▶ **WORK ORDER**: Among the records, how many lines contain "齐天大圣"? Only the number is needed.

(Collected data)
■ ■ ■ ■ ■ ■ ■

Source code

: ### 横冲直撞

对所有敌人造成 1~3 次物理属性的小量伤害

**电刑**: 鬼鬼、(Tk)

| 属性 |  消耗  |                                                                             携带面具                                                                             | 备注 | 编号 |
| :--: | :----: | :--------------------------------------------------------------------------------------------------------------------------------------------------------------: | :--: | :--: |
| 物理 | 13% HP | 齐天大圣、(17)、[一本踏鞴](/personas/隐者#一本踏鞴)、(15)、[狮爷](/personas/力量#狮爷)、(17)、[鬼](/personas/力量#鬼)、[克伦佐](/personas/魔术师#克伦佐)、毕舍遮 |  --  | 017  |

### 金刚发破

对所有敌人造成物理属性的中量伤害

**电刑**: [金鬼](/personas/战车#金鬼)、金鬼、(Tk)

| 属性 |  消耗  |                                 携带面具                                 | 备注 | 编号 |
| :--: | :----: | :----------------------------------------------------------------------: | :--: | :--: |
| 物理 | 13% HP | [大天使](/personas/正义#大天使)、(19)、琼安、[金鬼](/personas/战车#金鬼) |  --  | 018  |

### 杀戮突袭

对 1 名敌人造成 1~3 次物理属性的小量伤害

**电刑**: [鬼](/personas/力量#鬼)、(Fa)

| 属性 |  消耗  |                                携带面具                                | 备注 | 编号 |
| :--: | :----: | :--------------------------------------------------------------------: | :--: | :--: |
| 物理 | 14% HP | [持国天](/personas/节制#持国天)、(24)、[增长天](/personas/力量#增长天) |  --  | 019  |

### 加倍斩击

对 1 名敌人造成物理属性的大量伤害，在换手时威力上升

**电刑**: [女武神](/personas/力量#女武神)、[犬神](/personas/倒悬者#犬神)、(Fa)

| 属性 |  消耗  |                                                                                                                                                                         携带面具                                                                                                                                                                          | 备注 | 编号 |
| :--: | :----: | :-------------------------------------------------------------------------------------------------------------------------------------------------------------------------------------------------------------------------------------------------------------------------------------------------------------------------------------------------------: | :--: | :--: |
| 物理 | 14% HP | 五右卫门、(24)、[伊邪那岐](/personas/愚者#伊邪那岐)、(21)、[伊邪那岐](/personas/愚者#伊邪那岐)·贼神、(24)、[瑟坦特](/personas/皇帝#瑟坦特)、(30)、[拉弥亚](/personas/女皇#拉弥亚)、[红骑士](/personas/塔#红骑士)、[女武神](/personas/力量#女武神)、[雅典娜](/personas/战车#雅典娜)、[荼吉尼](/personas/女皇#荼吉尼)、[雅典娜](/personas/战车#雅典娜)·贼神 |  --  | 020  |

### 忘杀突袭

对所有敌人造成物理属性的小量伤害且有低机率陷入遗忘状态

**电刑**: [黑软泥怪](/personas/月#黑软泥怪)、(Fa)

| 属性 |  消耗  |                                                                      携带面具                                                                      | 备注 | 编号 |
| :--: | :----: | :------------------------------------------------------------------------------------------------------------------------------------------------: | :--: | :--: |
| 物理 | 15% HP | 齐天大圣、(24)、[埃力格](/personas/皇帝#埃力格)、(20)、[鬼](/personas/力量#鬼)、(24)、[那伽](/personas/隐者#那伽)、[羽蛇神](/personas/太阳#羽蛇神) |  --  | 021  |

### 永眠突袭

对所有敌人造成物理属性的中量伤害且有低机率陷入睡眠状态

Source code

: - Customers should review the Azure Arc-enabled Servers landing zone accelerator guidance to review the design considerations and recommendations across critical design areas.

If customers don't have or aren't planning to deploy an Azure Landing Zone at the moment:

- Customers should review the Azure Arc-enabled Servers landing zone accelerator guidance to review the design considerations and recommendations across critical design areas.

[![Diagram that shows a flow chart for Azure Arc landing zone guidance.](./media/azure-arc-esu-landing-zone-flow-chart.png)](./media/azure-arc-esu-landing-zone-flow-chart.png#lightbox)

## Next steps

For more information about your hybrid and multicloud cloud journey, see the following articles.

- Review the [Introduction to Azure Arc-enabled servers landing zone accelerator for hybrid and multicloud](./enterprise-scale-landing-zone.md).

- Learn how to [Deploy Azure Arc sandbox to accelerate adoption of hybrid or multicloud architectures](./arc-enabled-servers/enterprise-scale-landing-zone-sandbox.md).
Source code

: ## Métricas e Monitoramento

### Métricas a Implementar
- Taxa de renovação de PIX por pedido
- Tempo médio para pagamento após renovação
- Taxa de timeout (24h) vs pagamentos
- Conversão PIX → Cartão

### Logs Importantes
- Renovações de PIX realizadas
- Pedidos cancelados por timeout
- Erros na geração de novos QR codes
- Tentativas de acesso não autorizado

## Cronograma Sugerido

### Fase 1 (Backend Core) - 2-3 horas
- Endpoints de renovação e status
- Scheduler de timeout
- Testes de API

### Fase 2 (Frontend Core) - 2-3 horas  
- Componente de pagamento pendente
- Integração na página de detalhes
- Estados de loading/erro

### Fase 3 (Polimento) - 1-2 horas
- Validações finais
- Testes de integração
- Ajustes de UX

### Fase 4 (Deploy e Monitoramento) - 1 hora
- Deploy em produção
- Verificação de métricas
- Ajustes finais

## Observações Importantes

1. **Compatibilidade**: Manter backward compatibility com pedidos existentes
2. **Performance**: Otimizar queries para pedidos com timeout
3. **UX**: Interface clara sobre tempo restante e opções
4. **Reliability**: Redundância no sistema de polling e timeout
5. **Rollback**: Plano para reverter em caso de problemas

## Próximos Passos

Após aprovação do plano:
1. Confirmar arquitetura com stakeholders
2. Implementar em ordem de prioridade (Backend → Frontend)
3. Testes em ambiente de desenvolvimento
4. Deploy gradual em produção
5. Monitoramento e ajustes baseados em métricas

■ ■ ■ ■ ■ ■ ■

▶ **ANSWER AREA**: 2